Lewis v. City of Seminole

195 P.2d 267 | Okla. | 1948

GIBSON, J.

This is an action by a resident taxpayer against the city of Seminole, its executive and administrative officers, to restrain the leasing of the municipal hospital to the Felician Sisters of Coraopolis for a term of 99 years. Judgment was for defendants, and plaintiff appeals.

We deem it necessary to consider only the contention to the effect the city is without power to lease the hospital until authorized so to do by a majority of the qualified voters thereof, voting at an election held for the purpose as prescribed by Tit. 11 O. S. 1941 §441.

Defendants do not challenge the necessity of such an election to authorize the leasing, but contend that such leasing was authorized as a result of the election held under authority of art. 10, §27 of the Constitution, whereby the city was authorized to use the proceeds of the sale of bonds to purchase a privately owned hospital, improve and equip the same.

The material part of section 27 of art. 10 is as follows:

“Any incorporated city or town in this State may, by a majority of the qualified property tax paying voters of such city or town, voting at an election to be held for that purpose, be allowed to become indebted in a larger amount than that specified in section twenty-six, for the purpose of purchasing or constructing public utilities, or for repairing the same, to be owned exclusively by such city: ...”

Tit. 11 O. S. 1941 §441 is as follows:

“No public utility owned by any municipal corporation, organized and incorporated under the laws of the State of Oklahoma, where the cash value of *415such public utility in a city of the first class, exceeds Ten Thousand ($10,000.-00) Dollars, or in a town or village where the actual cash value thereof is in excess of Five Thousand ($5,000.00) Dollars, shall be sold, conveyed, leased or otherwise disposed of, by the governing body of such municipality, unless such sale, lease, conveyance or other disposal of such utility shall be authorized by the vote of sixty (60%) per cent of the qualified voters of such municipality, voting at an election to be held for such purpose.”

(This section is inoperative insofar as it requires more than a majority of the votes. Thomas et al. v. Reid et al., 142 Okla. 38, 285 P. 92).

The question submitted at the special election held under section 27 of art. 10 was as follows:

“Shall the City of Seminole, State of Oklahoma, incur an indebtedness by issuing its negotiable bonds in the sum of One Hundred and Twenty-Five Thousand ($125,000.00) Dollars, to provide funds for the purpose of purchasing a site and hospital buildings thereon, erecting additions to said buildings, and purchasing equipment therefor, to be owned exclusively by said City; and levy and collect an annual tax, in addition to all other taxes, upon all the taxable property in said City sufficient to pay the interest on said bonds as it falls due, and also to constitute a sinking fund for the payment of the principal thereof when due, said bonds to bear interest at not to exceed the rate of four (4%) per centum per annum, payable semi-annually, and to become due serially within twenty-five (25) years from their date.”

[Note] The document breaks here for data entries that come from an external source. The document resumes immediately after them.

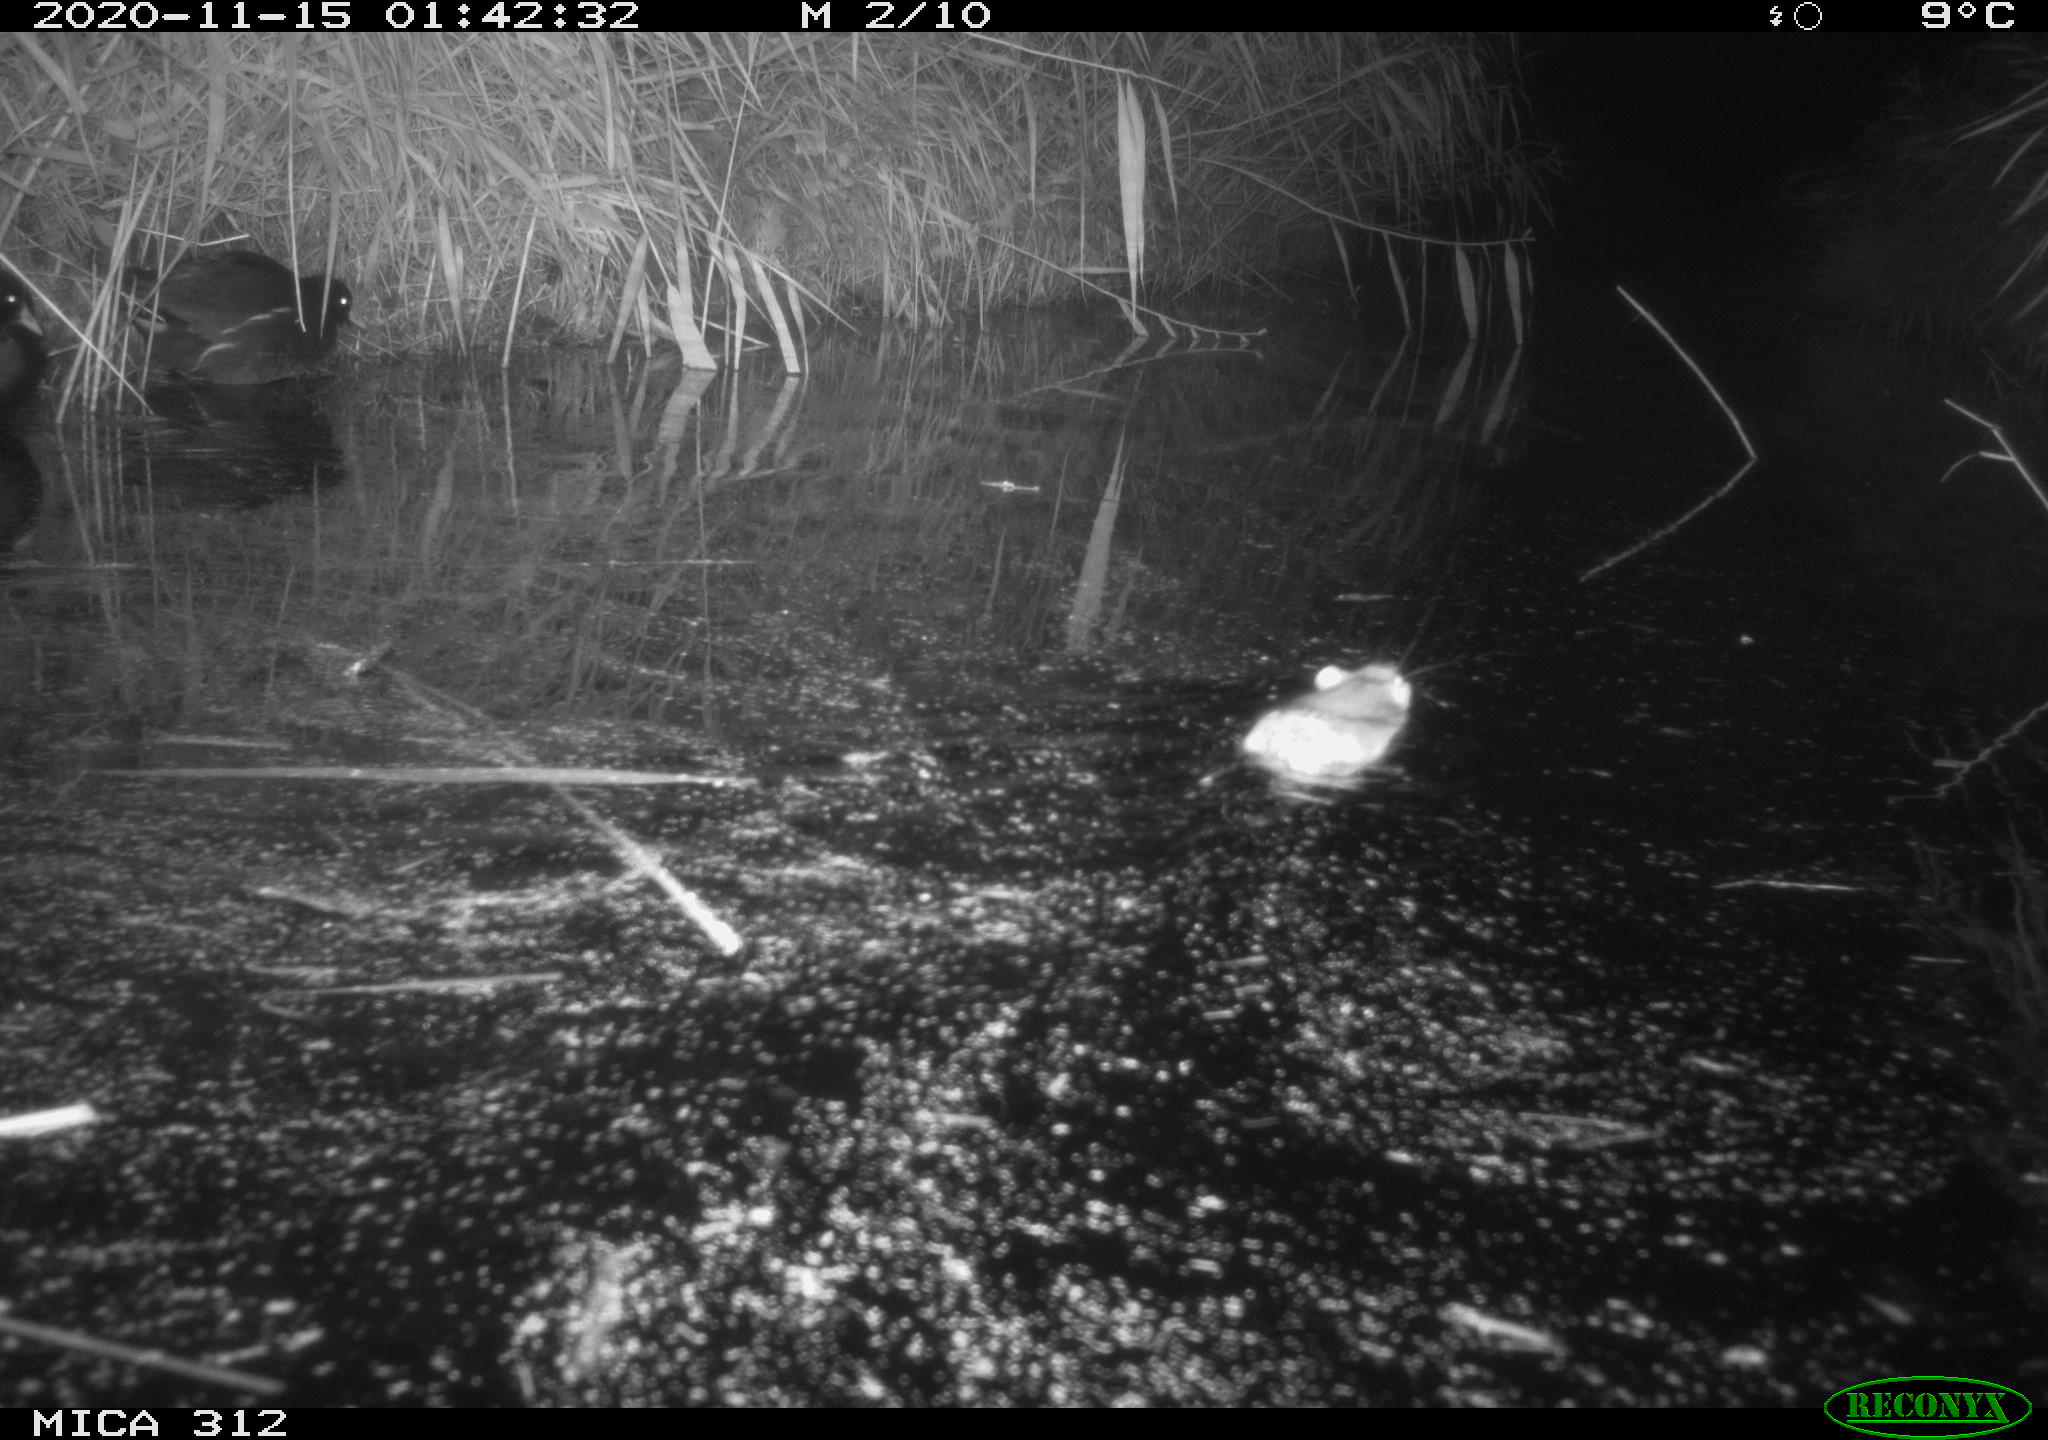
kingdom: Animalia
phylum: Chordata
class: Aves
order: Gruiformes
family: Rallidae
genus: Gallinula
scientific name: Gallinula chloropus
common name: Common moorhen
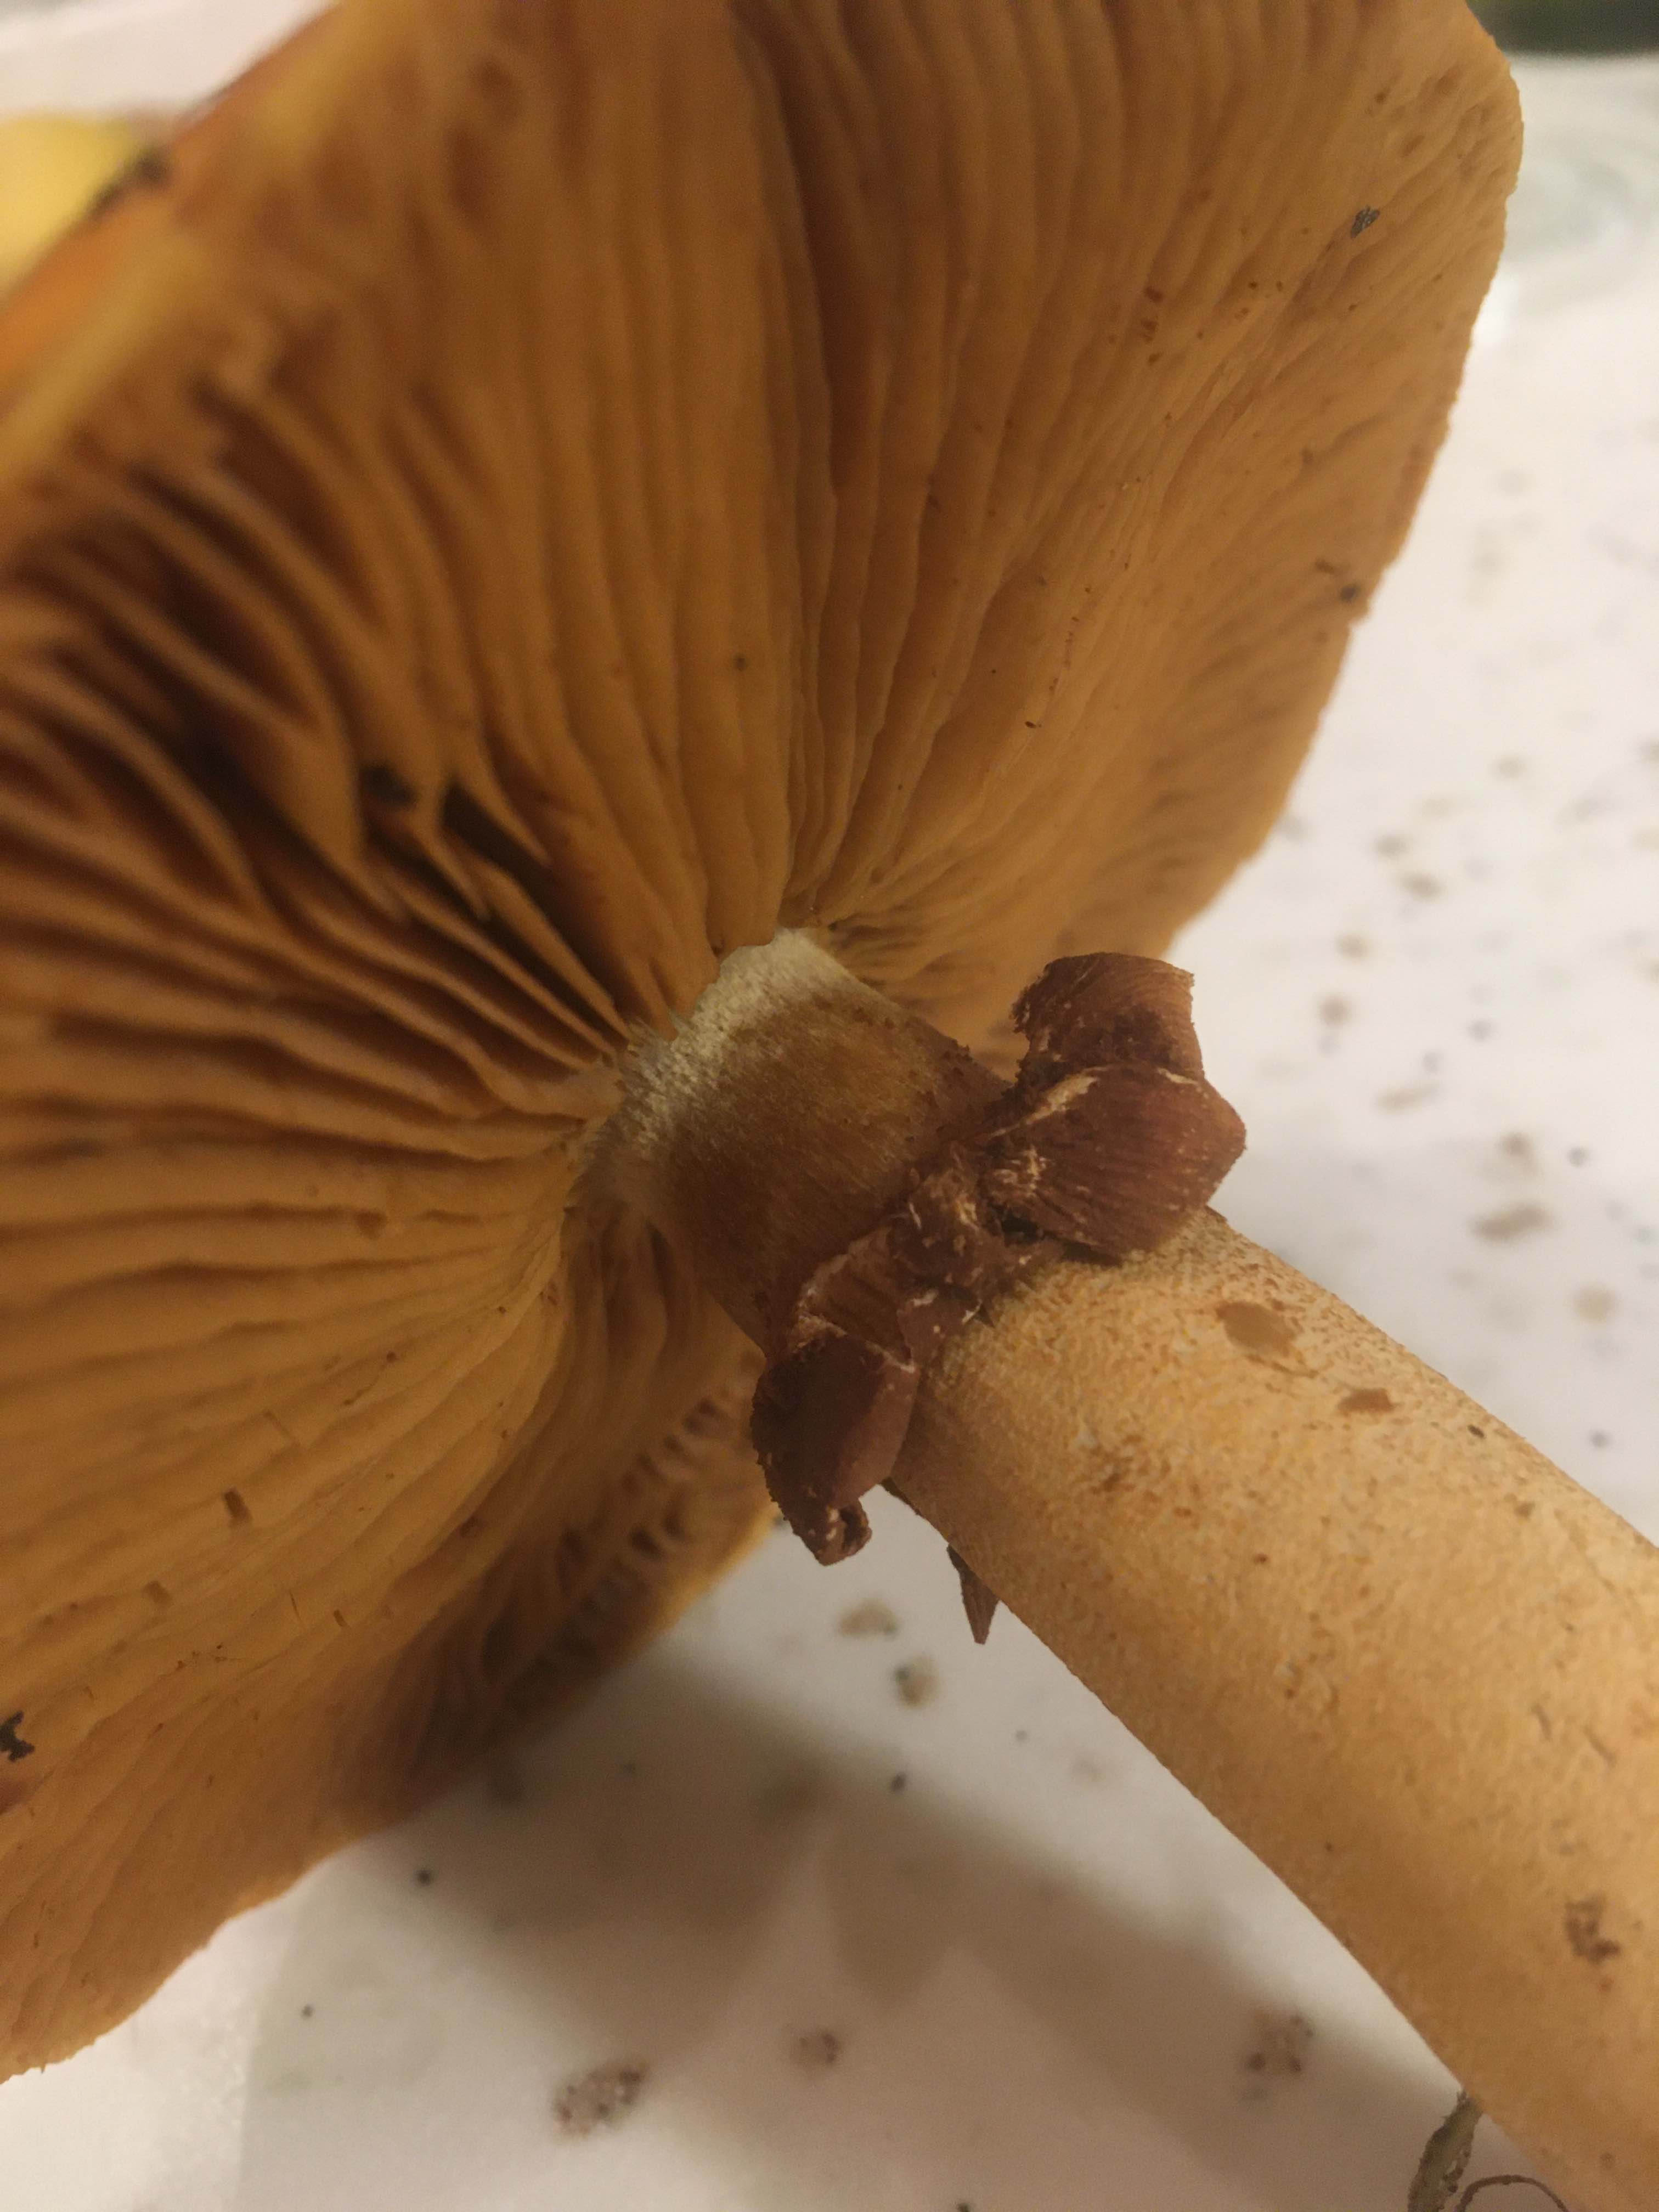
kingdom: Fungi
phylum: Basidiomycota
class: Agaricomycetes
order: Agaricales
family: Tricholomataceae
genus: Phaeolepiota
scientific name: Phaeolepiota aurea
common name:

It is manifest that the matter of leasing is. not mentioned in the question. Defendants recognize that such is true but contend that the leasing inhered therein because the matter of such leasing, as the method contemplated to be pursued, was not only reflected in the records of the city council but through the press and public discussion, and as a result the voters were well informed thereof and in casting their ballots voted their convictions thereon. We deem it unnecessary to review the evidence because even though it be conceded that the voters were fully advised as to the contemplated leasing and in fact considered they were voting thereon, same would not under the law confer upon the city the power to enter such lease. The consent of the electorate to operate as a grant of power must be expressed in that manner which the law prescribes as a prerequisite thereto. It is not so here.

The power to purchase the hospital and the power to lease the same, under the quoted provisions of the law, are considered as distinct and several and, for the exercise of either, there is required the approval of the electorate voting in an election thereon. That, at such an election, the purpose to lease must be expressly stated in the question submitted is clear from the provisions of Tit. 11 O. S. 1941 §442, companion statute to said section 441, and which provides the procedure for submission of the question of leasing.

In view of what has been said there can be no basis for the contention that the purpose to lease the hospital inhered in and was authorized by the election had.

There is nothing said in Borin v. City of Erick, 190 Okla. 519, 125 P. 2d 768, relied on by defendants, that is at variance with the views herein expressed. By reason of the diversity of the facts, the statements therein can have no specific application here. Underlying both cases, however, there is a principle of common application. We there held that a purpose had which is not fully submitted is not authorized by the election. Herein, we hold the same to be no less true where, in contemplation of law, such purpose is not stated at all in the question submitted.

Judgment reversed and the cause remanded, with instructions to grant the writ.

HURST, C.J., and WELCH, CORN, ARNOLD, and LUTTRELL, JJ., concur.